Category: Exchange Server


  1. Dinesh says:

    Hi, I set the AdminAuditLog for 120 days with below command

    Set-AdminAuditLogConfig -AdminAuditLogAgeLimit 120.00:00:00

    when i search the logs with help of below cmdlet, it was not showing more that 1 week logs.

    Search-AdminAuditLog -StartDate 07/05/2015 -EndDate 09/20/2015

    Could you help me on this.

    Thank you.

  2. Terrance Brennan says:

    Unfortunately, not everything done by an Admin is logged. If you open a Windows PowerShell window and load the Exchange module nothing is recorded in the audit logs. Only actions performed in the EMS are recorded.

  3. Scott Thompson says:

    Hello again Paul…I have been asked a couple of questions by one of our auditors and I am struggling to find any solid answers. I hope that you might be able to assist.

    1. Can anyone with access to the eDiscovery portal (via the RBAC) see ALL the previously created and stored searches regardless of who created them?

    2. What audit trails are available in eDiscovery. Can I retrieve reports about who created, modified, and deleted searches along with details such as search criteria and what was done with the results (run, previewed, exported, etc)?



  4. Jason Meyer says:

    Excellent article as always. I’m trying to determine why some admin events are not showing up in my Admin Log. Like simple mail enables, I’m finding that about 95% of them ARE showing up, and about 5% are not. So far haven’t found any differences in how the 5% are enabled.

  5. Eric says:

    Can someone please help me figure out how to get a more useful username out of the .CmdletParameters value. Currently when you run this command…

    (Search-AdminAuditLog –cmdlets Add-MailboxPermission).CmdletParameters

    It returns the following,

    Identity Lab Test 01
    AccessRights FullAccess
    InheritanceType All
    User NAMPR06A002Eric 577832002717381

    The “User” is who I granted full access to. How am I supposed to make sense of that data? Anyone know how to get it to return samaccountname or something?


  6. thoufeeq says:

    In Exchange 2016, the Search-AdminAuditLog returns UPN as caller which was Canonical Name in the previous versions of Exchange. Is there any way to get Canonical Name as Caller ?

  7. theresa says:

    Noticed when Partners are set up to manage a tenant, new accounts, changes and disabled accounts do not show up in the audit log of the targeted tenant. By design, or bug?

  8. Ed Kummel says:

    Thank you Paul for all your contributions. I use your stuff on a daily basis. We recently got the edict to implement auditing for admins and mailboxes. I’ve done all the necessary tasks and can download audit logs all day long….from the EMS.
    But, if I open a generic Powershell session (Powershell version 4.0), add the Exchange Powershell snapins and then run the Search-AdminAuditLog from there, we get a weird error that says:
    search-adminauditlog : The attempt to search the administrator audit log failed. Please try again later.
    Checking the Event Logs, I find the error in the MSExchange Management Event log.
    Microsoft.Exchange.Management.SystemConfigurationTasks.AdminAuditLogSearchException: The attempt to search the administrator audit log failed. Please try again later. —> Microsoft.Exchange.Data.ApplicationLogic.AuditLogAccessDeniedException: The requesting account doesn’t have permission to access the audit log. —> System.Web.Services.Protocols.SoapException: The requesting account does not have permission to serialize tokens.

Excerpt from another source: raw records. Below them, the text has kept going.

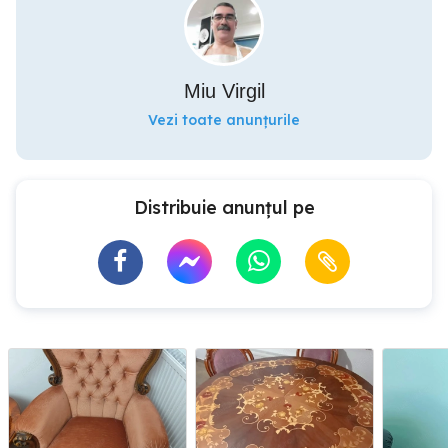
Miu Virgil
Vezi toate anunțurile
Distribuie anunțul pe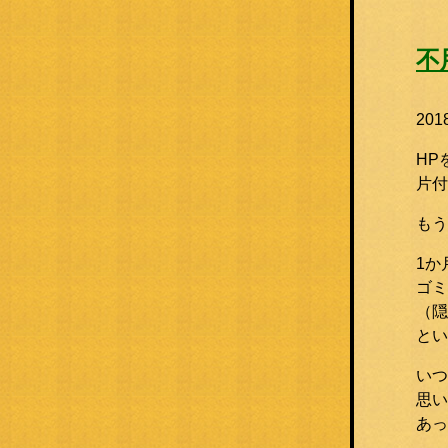
不
20
HP
片付
もう
1か
ゴミ
（隠
とい
いつ
思い
あっ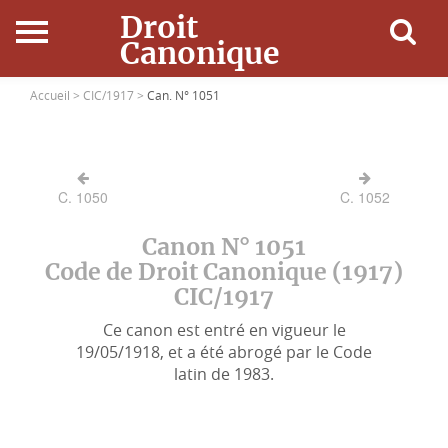
Droit
Canonique
Accueil
Accueil >
CIC/1917 >
Can. N° 1051
Droit Canonique
C. 1050
C. 1052
Ressources
Canon N° 1051
Actualités
Code de Droit Canonique (1917)
CIC/1917
Connexion
Ce canon est entré en vigueur le
19/05/1918, et a été abrogé par le Code
latin de 1983.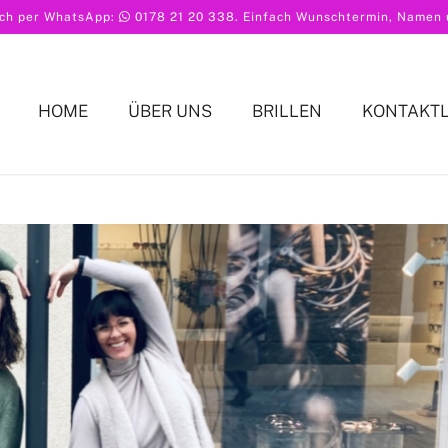
ach per WhatsApp:
0178 21 20 338
. Einfach Wunschtermin, Namen u
HOME
ÜBER UNS
BRILLEN
KONTAKT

    Every other Exchange command runs in this Powershell session *EXCEPT* those commands relating to Audit logs.
    I am also starting the Powershell session with a runas administrator. And if I do a “whoami”, it returns my organizational Administrator account.

    I’ve scoured the web for details on this, but the results are always talking about the EMS, not a generic Powershell session.

    Any ideas?

    • It’s not supported or recommended to load the Exchange snapins into a regular PS console like that, except for specific scenarios under the guidance of MS Support. One of the reasons being that it bypasses RBAC. I suspect what you’re seeing is a symptom of that.